Blessed are the meek, for they will inherit the land.
Blessed are they who hunger and thirst for righteousness, for they will be satisfied.
Blessed are the merciful, for they will be shown mercy.
Blessed are the clean in heart, for they will see God.
Blessed are the peacemakers, for they will be called children of God.
Blessed are they who are persecuted for the sake of righteousness, for theirs is the kingdom of heaven.”
I was astonished. These words were so profound and kind. They were full of hope. Maybe I did not understand what Catholics were. I only could see the example given by people such as the abbess that did not understand her own religion. People such as Sister Mary and Kate understood the message of Jesus.
I fixed the cross on the wall so it was now the way it was supposed to be.
Epilogue
I continued living at Saint Catherine's. Kate was now my best friend. In fact the other children there were my friends. I missed home, but I was also happy. Saint Catherines became like an extended family. I now had a lot of brothers and sisters. I did my best to help the new children that were sent there. It was important that they felt safe, loved and accepted.
The Abbess was moved to another place. Sister Mary complained to her superiors about how bitter and mean she was. This was including how she treated me. Sister Mary became the new abbess and stressed that Saint Catherines was now like one big family. The new abbess continued being one of the most important people in my life. She taught me that life will give us many challenges and these made us stronger. With love and compassion, we could do our best to make our lives and the lives of others much better. She thought we could be an instrument of God. The most important thing sister Mary taught me was to forgive. In time I forgave the judge, the abbess and everyone who tried to persecute me.
My parents bought a small house near Saint Catherines. This meant that I could visit them whenever I wanted. It was not the same as living with them, but it was better than nothing. Kate often accompanied me when I visited my parents. My parents even started considering Kate as their daughter!

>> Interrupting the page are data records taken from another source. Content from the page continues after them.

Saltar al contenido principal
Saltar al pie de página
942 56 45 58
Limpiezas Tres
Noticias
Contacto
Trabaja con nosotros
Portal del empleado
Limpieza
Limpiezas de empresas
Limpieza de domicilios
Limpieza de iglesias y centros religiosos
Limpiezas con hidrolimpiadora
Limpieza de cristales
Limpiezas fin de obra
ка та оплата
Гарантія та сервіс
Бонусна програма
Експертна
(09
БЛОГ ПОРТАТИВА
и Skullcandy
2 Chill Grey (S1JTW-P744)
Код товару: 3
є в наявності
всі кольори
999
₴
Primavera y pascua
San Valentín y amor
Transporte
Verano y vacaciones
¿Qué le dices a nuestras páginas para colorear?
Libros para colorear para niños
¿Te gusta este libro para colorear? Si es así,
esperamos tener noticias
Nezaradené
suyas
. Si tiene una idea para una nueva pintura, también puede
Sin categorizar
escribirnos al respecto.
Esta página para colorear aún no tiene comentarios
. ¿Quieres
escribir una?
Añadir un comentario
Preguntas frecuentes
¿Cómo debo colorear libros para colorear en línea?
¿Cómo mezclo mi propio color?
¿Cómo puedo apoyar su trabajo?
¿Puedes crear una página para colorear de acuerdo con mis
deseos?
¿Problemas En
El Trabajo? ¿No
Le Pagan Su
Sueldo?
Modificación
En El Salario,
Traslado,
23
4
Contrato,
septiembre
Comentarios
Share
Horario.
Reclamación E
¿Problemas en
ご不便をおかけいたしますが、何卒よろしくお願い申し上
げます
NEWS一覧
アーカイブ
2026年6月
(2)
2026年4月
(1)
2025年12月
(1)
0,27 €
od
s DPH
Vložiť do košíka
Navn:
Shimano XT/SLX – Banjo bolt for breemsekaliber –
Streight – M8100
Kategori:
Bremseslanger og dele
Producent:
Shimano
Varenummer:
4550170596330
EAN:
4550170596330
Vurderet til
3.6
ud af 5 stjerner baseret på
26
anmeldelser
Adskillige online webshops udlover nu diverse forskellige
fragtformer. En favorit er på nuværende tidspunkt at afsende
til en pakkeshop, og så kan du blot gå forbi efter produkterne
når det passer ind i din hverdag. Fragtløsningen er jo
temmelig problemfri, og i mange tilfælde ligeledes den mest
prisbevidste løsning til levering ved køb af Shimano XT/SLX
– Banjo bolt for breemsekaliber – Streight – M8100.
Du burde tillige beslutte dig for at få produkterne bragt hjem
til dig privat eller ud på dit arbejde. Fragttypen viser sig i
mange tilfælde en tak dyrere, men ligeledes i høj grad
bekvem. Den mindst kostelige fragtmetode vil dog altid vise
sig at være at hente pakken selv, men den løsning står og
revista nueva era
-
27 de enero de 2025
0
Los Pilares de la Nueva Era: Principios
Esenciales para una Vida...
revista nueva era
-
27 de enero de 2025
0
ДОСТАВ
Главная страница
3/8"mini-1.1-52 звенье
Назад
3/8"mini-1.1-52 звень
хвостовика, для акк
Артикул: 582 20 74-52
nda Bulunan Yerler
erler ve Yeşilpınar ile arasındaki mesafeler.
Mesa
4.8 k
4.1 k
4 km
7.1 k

The big thing was that Ethan started to visit me. He felt very bad about the way that he treated me. He was told not to be my friend. Ethan was also afraid of what others would think. When I was removed from my family, he missed me so much. Then he stood up to his parents and everyone else and said that he wanted me as a friend. Ethan visited me as much as he could. We also ended up getting married when we were old enough.
I never did get baptized. At the same time, I did not consider myself a Satanist. I studied the Bible and could see how wise and comforting it was. I believed in God, but I also believed in Satan. The important thing for me is that they both influenced my life and what sort of person I was. It was my hope that Satan and God could reconcile. That may never happen, but I could do my bit and try to make the world a better place to live in.